Speaking to reporters from behind a screen adorned with stuffed animals, the mother said, "A child who goes from 45 pounds when she is not even four years old to 27 pounds on her hospital bed, there is something not normal." The mother cannot be named because Quebec's Youth Protection Act prevents the identification of all youth under care.
The girl was found in critical condition in her family home in Granby, Que., about 80 kilometres east of Montreal, on April 29, 2019; she died one day later in hospital. She had been known to youth protection officials, who had left her in the custody of her father despite several reports of violence.
The young victim, who was abused and malnourished, died of asphyxiation after being wrapped in layers of duct tape before her death.
The killing sparked outrage, raised questions about the province's ability to protect vulnerable children, and led to a wide-ranging inquiry into the youth protection system.
“They didn't listen to her. They did not seek the truth. They ran away," the mother said. "A child who would have been 11 today, gone at age seven because a government failed to do what it had to do."
The lawsuit was filed Monday by lawyer Valérie Assouline at the Granby courthouse on behalf of the girl's biological mother and paternal grandparents. It names as respondents the CIUSSS de l'Estrie — the health board responsible for youth protection in the region — as well as the Val-des-Cerfs school board and four youth protection workers, including a department manager.
“The death of the little girl from Granby was a death that was avoidable,” Assouline said, adding that what happened to the girl is the worst case of abuse in Quebec in the past 100 years.
The youngster's case had been the subject of several reports to youth protection, beginning as early as 2014. The mother and paternal grandmother had alerted various authorities. As well, police, school workers and neighbours had been made aware of the girl's situation.
But authorities elected to keep her with her father and his spouse. Her school sent her to be homeschooled a month before her killing, because she was proving difficult to manage.

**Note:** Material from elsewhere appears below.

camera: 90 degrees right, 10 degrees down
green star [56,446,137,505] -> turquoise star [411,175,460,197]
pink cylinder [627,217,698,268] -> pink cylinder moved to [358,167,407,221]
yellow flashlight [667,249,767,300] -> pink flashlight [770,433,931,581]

The school made several reports to youth protection over a three-year span because the girl was verbalizing the treatment she was receiving. She would scrounge for food, be forced to take very hot or cold showers, urinate on the floor or in a small pot in her room, and would come to school wearing dirty clothes, with bruises or with blood in her nose.
Despite this, Assouline noted, “the situation recommended by the adults who were responsible for protecting her, by those who themselves reported these shocking facts to youth protection, was to send her back to homeschool, knowing that her living environment put her in danger."
"Her only safety net had been taken away from her; a month later she died," the lawyer said.
The girl's paternal grandmother said the lawsuit was aimed at holding responsible all of those people who were supposed to protect the girl and didn't.
“No amount will compensate for the loss of our granddaughter," she said from behind a makeshift screen. "On the other hand, it is high time that those who are responsible for protecting our children learn a lesson and that in the future, they actually do it."
Last December, the girl's 38-year-old stepmother was convicted of second-degree murder and sentenced to life without possibility of parole for 13 years, while the girl's father pleaded guilty to a lesser count of forcible confinement and received a four-year sentence.